=== SOURCE RECORDS ===

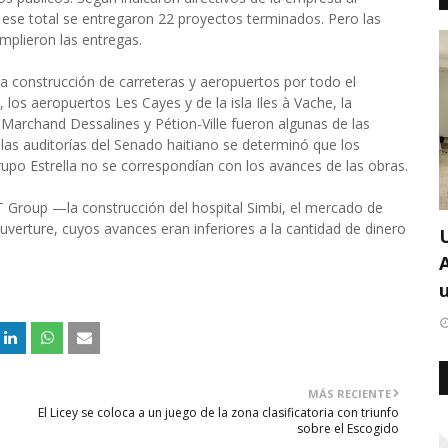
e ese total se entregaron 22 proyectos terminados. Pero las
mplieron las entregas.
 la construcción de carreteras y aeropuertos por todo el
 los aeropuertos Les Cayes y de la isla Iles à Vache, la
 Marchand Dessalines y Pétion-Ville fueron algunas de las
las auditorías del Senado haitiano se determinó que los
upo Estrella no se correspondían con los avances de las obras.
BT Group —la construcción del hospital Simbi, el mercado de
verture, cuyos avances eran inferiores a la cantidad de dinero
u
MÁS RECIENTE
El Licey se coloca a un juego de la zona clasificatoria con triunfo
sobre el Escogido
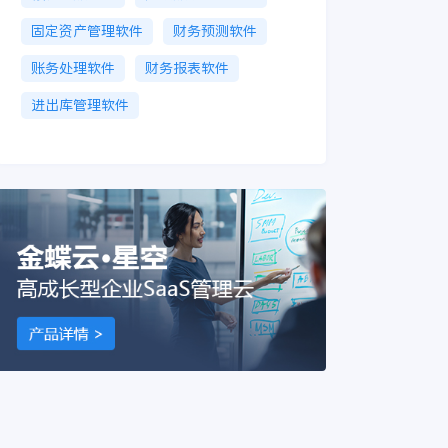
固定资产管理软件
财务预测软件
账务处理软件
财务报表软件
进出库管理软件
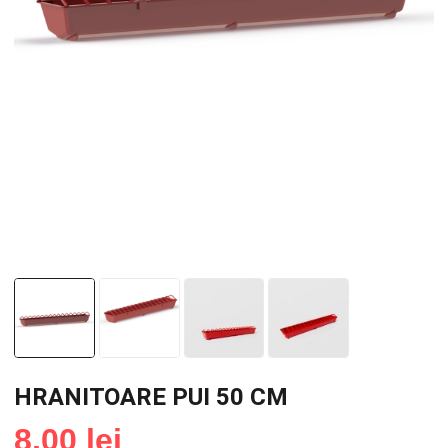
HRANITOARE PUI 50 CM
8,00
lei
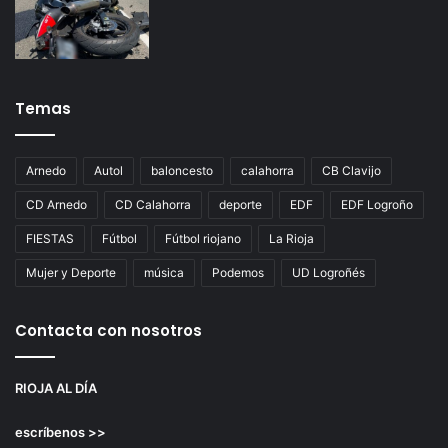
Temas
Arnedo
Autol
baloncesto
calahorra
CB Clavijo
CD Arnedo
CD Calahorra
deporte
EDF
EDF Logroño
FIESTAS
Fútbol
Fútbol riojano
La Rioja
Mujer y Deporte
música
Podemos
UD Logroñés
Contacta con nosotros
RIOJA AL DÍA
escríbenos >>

===

EXERCISE OBJECTIVE
Rewrite all the lines above, swapping "baloncesto" for "voleibol" and leaving everything else unchanged. Omit the pictures.

ANSWER BOX
e ese total se entregaron 22 proyectos terminados. Pero las
mplieron las entregas.
 la construcción de carreteras y aeropuertos por todo el
 los aeropuertos Les Cayes y de la isla Iles à Vache, la
 Marchand Dessalines y Pétion-Ville fueron algunas de las
las auditorías del Senado haitiano se determinó que los
upo Estrella no se correspondían con los avances de las obras.
BT Group —la construcción del hospital Simbi, el mercado de
verture, cuyos avances eran inferiores a la cantidad de dinero
u
MÁS RECIENTE
El Licey se coloca a un juego de la zona clasificatoria con triunfo
sobre el Escogido
固定资产管理软件
财务预测软件
账务处理软件
财务报表软件
进出库管理软件
HRANITOARE PUI 50 CM
8,00
lei
Temas
Arnedo
Autol
voleibol
calahorra
CB Clavijo
CD Arnedo
CD Calahorra
deporte
EDF
EDF Logroño
FIESTAS
Fútbol
Fútbol riojano
La Rioja
Mujer y Deporte
música
Podemos
UD Logroñés
Contacta con nosotros
RIOJA AL DÍA
escríbenos >>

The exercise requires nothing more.